Две мои последние записные книжки были сплошь испещрены заметками, которые я делал в Южной Африке, где пытался самолично раздобыть свидетельства о происхождении нашего вида. То, что я узнал там — как и то, что я узнал теперь о Песенных тропах, похоже, подтверждало догадку, с которой я так долго носился: естественный отбор готовил нас — если рассматривать человеческий организм целиком, от строения мозговых клеток до устройства больших пальцев на ногах — к существованию в условиях пеших сезонных перемещений по раскаленной земле, поросшей колючими кустарниками, или по пустыне.
Если это действительно так; если пустыня — наш «дом»; если наши инстинкты закладывались в пустыне, для того чтобы переживать ее суровые условия, — тогда совсем нетрудно понять, отчего зеленые пастбища гнетут нас; отчего обладание имуществом изнуряет нас; и отчего воображаемому человеку Паскаля казалось тюрьмой его уютное жилище.
Из записных книжек
Наше естество заключается в движении;
полный покой — это смерть.
Паскаль, «Мысли»
Упражнение в Великой Болезни;
боязнь своего дома.
Бодлер, «Дневники»
Самые убедительные описания неугомонности часто создавали люди, которые по той или иной причине сами вели неподвижный образ жизни: Паскаль — из-за желудочных болей и мигреней, Бодлер — из-за наркотиков, Сан-Хуан де ла Крус — из-за решеток на окнах кельи. Среди французских критиков есть такие, кто утверждает, что Пруст, отшельник, сидевший взаперти к комнате, обитой пробкой, был величайшим из литературных путешественников.

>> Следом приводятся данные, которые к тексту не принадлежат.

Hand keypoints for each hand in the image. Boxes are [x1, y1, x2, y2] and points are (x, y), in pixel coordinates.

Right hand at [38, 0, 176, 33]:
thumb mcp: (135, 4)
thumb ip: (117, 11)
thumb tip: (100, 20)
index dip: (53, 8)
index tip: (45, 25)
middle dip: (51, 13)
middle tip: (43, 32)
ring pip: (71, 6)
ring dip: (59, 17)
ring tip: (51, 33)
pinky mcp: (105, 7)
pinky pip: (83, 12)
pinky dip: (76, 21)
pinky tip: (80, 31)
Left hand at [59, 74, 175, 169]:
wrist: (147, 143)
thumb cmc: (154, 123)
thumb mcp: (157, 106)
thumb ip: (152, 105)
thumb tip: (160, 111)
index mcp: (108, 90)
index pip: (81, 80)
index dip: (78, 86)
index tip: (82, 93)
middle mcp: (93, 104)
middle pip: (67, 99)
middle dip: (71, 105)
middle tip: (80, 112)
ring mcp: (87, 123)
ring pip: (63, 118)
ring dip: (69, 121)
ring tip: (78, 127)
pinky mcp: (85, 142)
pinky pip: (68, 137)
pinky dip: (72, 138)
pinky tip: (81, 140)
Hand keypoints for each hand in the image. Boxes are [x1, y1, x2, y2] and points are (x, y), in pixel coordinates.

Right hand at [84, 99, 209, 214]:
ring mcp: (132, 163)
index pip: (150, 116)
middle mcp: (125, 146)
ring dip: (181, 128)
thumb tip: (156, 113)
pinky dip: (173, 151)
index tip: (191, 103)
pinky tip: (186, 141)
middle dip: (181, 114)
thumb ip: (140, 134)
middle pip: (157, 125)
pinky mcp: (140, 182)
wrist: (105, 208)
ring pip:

Основатели монашеских орденов постоянно придумывали все новые способы обуздания тяги к странствиям в послушниках. «Монах, оказавшийся вне стен своей кельи, — говорил Святой Антоний, — все равно что рыба, выброшенная из воды». Однако Христос с апостолами странствовали, бродя пешком по палестинским холмам.

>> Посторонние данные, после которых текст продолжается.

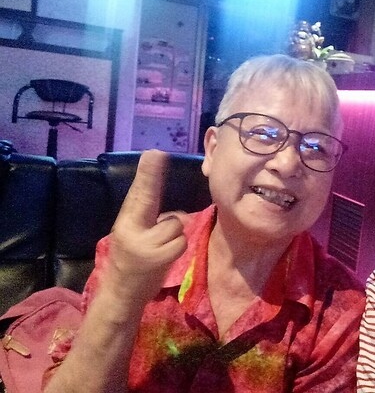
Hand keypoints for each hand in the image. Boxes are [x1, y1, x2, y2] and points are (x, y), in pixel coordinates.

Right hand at [104, 150, 187, 305]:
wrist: (121, 294)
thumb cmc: (132, 260)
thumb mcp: (133, 235)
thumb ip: (149, 220)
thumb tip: (178, 215)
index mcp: (126, 222)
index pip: (138, 194)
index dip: (147, 174)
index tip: (153, 153)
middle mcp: (131, 230)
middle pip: (150, 199)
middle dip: (152, 176)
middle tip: (156, 154)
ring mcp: (144, 244)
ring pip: (176, 223)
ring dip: (175, 234)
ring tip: (161, 246)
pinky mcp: (157, 258)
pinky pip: (180, 241)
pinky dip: (178, 246)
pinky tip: (164, 257)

Что это за причудливое безумие, вопрошал Петрарка своего молодого секретаря, что это за одержимость — каждую ночь спать в новой кровати?
Что я здесь делаю?
Рембо — в письме домой из Эфиопии
ПИКОС, ПИАУИ, БРАЗИЛИЯ
Бессонная ночь в отеле «Шарм». В здешних местах, где самый высокий уровень младенческой смертности в мире, водится клоп, переносящий возбудителей сонной болезни. Во время завтрака хозяин гостиницы, вместо того чтобы подать мне яичницу, хлопнул мухобойкой по моей тарелке и поднял за лапку пестрое коричневое насекомое.
— Mata gente, — сказал он мрачно. — Оно убивает людей.
Оштукатуренный фасад выкрашен в светлый мятно-зеленый цвет, а слова CHARM HOTEL выведены жирными черными буквами. Вода из протекающего водосточного желоба смыла первую букву, и теперь название читается… [22]
ДЖАНГ, КАМЕРУН
В Джанге две гостиницы: отель «Виндзор» и — на другой стороне улицы — отель «Анти-Виндзор».
БРИТАНСКОЕ ПОСОЛЬСТВО В КАБУЛЕ, АФГАНИСТАН
Третий секретарь является одновременно культурным атташе. Его кабинет забит экземплярами «Скотный двор» Оруэлла: так британское правительство решило внести вклад в преподавание английского языка в афганских школах, а заодно преподать азбучный урок о вреде марксизма устами свиньи.
— Но… свиньи? — спросил я. — В мусульманской стране? Вам не кажется, что подобная пропаганда может привести к совершенно противоположным результатам?